На первом же судебном заседании были предъявлены и сами тетрадки. В материалах дела лаконично говорится: «Да в тех же тетратех по досмотру написано внове во многих местех: раб божей Гарасим»[328]
. Содержание их оказалось невинным и даже благочестивым, но это не ослабило страхов судейских чиновников: те вообще не обратили на него внимания, сосредоточившись на самом факте наличия письменного текста. Председательствующий боярин Иван Морозов настаивал на том, чтобы Гарасимко написал эти же слова в присутствии членов суда: таким образом можно было бы сравнить написанное им с содержимым тетрадок. «И те тетрати служке Гарасимку показываны. И Гарасимко тех тетратей смотрив, сказал кабы де на его руку то письмо понаходит а впрямь де узнать их не может потому что тогды письмо у него было ученичское»[329].В своих показаниях и в попытках оправдаться Герасимко тоже сосредоточился в первую очередь на самом акте письма. Под пыткой он признался, что переписал текст из тетрадок, но защищался, делая упор на своем простодушии и отсутствии задних мыслей. «С пытки и в роспросе» он рассказал, что в детстве, живя под Воронежем,
…идучи я по улице нашол письма две тетратки от ружья заговор и с робячя ума зглупа не знаючи писать, учась, одное тетратку списал и письмо первоучное <…> нашол то письмо и списал одное тетратку зглупа, не знаючи, с простоты. А ныне я бедной за приставы и от пыточнова оскорбления лежу <…> в дряхлости в великой нужде в конец погиб [аю] и помираю голодную смертью[330]
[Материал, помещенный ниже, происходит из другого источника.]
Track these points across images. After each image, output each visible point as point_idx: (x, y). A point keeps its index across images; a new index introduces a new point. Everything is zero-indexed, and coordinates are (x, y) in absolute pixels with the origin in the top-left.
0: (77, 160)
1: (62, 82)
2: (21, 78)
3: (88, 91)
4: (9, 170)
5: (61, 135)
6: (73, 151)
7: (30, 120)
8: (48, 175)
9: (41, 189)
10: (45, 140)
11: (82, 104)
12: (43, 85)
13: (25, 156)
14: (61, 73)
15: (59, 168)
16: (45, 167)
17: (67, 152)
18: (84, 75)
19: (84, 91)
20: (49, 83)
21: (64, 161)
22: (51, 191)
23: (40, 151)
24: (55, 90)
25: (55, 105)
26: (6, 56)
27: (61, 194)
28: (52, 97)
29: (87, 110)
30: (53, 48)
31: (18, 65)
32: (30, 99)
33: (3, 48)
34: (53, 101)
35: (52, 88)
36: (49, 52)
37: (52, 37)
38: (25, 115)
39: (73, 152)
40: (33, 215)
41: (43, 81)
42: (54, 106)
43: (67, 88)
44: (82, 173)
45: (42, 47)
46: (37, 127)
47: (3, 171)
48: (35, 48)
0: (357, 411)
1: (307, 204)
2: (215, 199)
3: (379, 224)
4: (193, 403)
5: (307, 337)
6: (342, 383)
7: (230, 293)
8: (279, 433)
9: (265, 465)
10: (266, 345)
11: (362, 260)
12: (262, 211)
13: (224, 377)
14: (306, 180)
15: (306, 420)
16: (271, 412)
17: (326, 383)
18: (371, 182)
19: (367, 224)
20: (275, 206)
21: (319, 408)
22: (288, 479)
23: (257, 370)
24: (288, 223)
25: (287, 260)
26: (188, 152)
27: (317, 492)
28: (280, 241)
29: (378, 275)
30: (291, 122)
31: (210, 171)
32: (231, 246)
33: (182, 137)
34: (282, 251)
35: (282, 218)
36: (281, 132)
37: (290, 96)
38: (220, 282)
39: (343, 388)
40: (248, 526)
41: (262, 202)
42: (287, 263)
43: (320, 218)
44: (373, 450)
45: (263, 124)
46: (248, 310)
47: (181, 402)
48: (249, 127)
.Как мы видим, страшное преступление заключалось в желании научиться письму и переписывании невинных по содержанию текстов. За это Гарасимко был нещадно пытан, но в конце концов его все же отпустили на поруки[331]
.Текстам надлежало храниться в установленных местах, пребывать в руках наделенных соответствующими правами представителей церкви и власти, а не в карманах у странствующих охотников, конюхов, монастырских служек. Если письменная речь покидала коридоры власти и начинала свободно циркулировать среди населения, простолюдины могли завладеть силой, заключенной в официальных или священных писаниях, и употребить ее в своих противозаконных целях. Похоже, рядовые жители Московского государства разделяли опасения своих правителей относительно ползучего, бесконтрольного распространения грамотности, которое неведомым образом угрожало стабильности иерархии, сплачивавшей общество. Даже если письменное слово исходило от специально обученных писцов, наподобие Васьки Алексеева и Мишки Свашевского, которым навыки письма были нужны для работы, покидая безопасную сферу официального употребления – и будучи употребленным для удовольствия, достижения личных целей или ради самого процесса письма, – оно вызывало подозрения и влекло за собой определенные риски.
Некоторые из рассмотренных нами случаев указывают на другую, гораздо более серьезную опасность, исходившую от несанкционированных письменных текстов. Иногда подозреваемых обвиняли в хранении «богоотметных писем» и «еретических книг» – определения взяты из официальных указов, осуждавших эти труды. В указе Алексея Михайловича (1653), разосланном по всей стране – глашатаи должны были знакомить с ним народ на рыночных площадях в базарные дни, – осуждались «незнающие люди», которые, «забыв страх Божий и не памятуя смертнаго часу и не чая себе за то вечныя муки, держат отреченныя еретическия, и гадательныя книги, и письма, и заговоры, и коренья, и отравы»[332]
. Запрещенные еретические и гадательные сочинения, известные также как «черные книги», упоминаются с завидным постоянством в официальных текстах, осуждающих магические практики, с начала XVI века. «Домострой» осуждал «чернокнижество» (оно же «чернокнижие»), заговоры, «чарование, и волхвование и наоузы звездочетье, Рафли алнамахи чернокнижье вороган шестокрыл, стрелки громныя топорки оусовники… и иныя всякия козьни бесовски» [Домострой 1908–1910: 22][333]. В исповедных вопросниках мы находим такие фразы: «Книги отреченные читал ли или держишь у себе?» [Ипполитова 2008:287]. О «черных книгах» говорит и Григорий Котошихин, перечисляя различные виды наказаний, употребительные в 1660-е годы. По его словам, «чернокнижество», вместе со святотатством, кражей церковного имущества, содомией и, что любопытно, недозволенным толкованием религиозных текстов, наказывалось сожжением заживо[334].